:: SOURCE DATA ::

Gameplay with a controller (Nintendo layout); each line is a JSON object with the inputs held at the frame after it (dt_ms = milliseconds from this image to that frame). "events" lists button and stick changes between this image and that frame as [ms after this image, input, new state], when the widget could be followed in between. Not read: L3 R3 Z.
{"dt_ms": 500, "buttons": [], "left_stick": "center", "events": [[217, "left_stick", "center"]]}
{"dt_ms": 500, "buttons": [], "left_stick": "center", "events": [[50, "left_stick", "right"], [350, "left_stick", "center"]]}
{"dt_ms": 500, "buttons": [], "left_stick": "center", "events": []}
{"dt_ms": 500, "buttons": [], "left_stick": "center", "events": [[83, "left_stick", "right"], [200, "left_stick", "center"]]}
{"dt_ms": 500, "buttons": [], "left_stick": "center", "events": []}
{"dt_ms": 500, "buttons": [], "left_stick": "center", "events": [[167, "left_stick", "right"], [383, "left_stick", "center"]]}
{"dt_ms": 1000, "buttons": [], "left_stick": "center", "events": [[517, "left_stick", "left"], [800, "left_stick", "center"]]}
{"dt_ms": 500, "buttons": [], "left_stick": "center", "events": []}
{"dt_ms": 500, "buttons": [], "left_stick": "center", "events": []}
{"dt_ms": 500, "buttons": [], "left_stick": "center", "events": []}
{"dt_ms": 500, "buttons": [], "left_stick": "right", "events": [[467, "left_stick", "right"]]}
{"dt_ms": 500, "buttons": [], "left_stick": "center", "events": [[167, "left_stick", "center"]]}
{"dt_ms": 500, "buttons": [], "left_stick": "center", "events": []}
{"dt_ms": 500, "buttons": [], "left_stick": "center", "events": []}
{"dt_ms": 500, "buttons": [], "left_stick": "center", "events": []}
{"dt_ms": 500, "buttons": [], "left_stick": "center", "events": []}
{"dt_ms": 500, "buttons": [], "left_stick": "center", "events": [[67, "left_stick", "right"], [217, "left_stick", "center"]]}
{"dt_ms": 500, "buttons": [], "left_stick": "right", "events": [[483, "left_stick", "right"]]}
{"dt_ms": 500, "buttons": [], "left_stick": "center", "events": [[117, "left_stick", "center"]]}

:::

- WHAT TO DO: Return each entry from above without altering a single character.

- RESPONSE TO THE EXERCISE:
Gameplay with a controller (Nintendo layout); each line is a JSON object with the inputs held at the frame after it (dt_ms = milliseconds from this image to that frame). "events" lists button and stick changes between this image and that frame as [ms after this image, input, new state], when the widget could be followed in between. Not read: L3 R3 Z.
{"dt_ms": 500, "buttons": [], "left_stick": "center", "events": [[217, "left_stick", "center"]]}
{"dt_ms": 500, "buttons": [], "left_stick": "center", "events": [[50, "left_stick", "right"], [350, "left_stick", "center"]]}
{"dt_ms": 500, "buttons": [], "left_stick": "center", "events": []}
{"dt_ms": 500, "buttons": [], "left_stick": "center", "events": [[83, "left_stick", "right"], [200, "left_stick", "center"]]}
{"dt_ms": 500, "buttons": [], "left_stick": "center", "events": []}
{"dt_ms": 500, "buttons": [], "left_stick": "center", "events": [[167, "left_stick", "right"], [383, "left_stick", "center"]]}
{"dt_ms": 1000, "buttons": [], "left_stick": "center", "events": [[517, "left_stick", "left"], [800, "left_stick", "center"]]}
{"dt_ms": 500, "buttons": [], "left_stick": "center", "events": []}
{"dt_ms": 500, "buttons": [], "left_stick": "center", "events": []}
{"dt_ms": 500, "buttons": [], "left_stick": "center", "events": []}
{"dt_ms": 500, "buttons": [], "left_stick": "right", "events": [[467, "left_stick", "right"]]}
{"dt_ms": 500, "buttons": [], "left_stick": "center", "events": [[167, "left_stick", "center"]]}
{"dt_ms": 500, "buttons": [], "left_stick": "center", "events": []}
{"dt_ms": 500, "buttons": [], "left_stick": "center", "events": []}
{"dt_ms": 500, "buttons": [], "left_stick": "center", "events": []}
{"dt_ms": 500, "buttons": [], "left_stick": "center", "events": []}
{"dt_ms": 500, "buttons": [], "left_stick": "center", "events": [[67, "left_stick", "right"], [217, "left_stick", "center"]]}
{"dt_ms": 500, "buttons": [], "left_stick": "right", "events": [[483, "left_stick", "right"]]}
{"dt_ms": 500, "buttons": [], "left_stick": "center", "events": [[117, "left_stick", "center"]]}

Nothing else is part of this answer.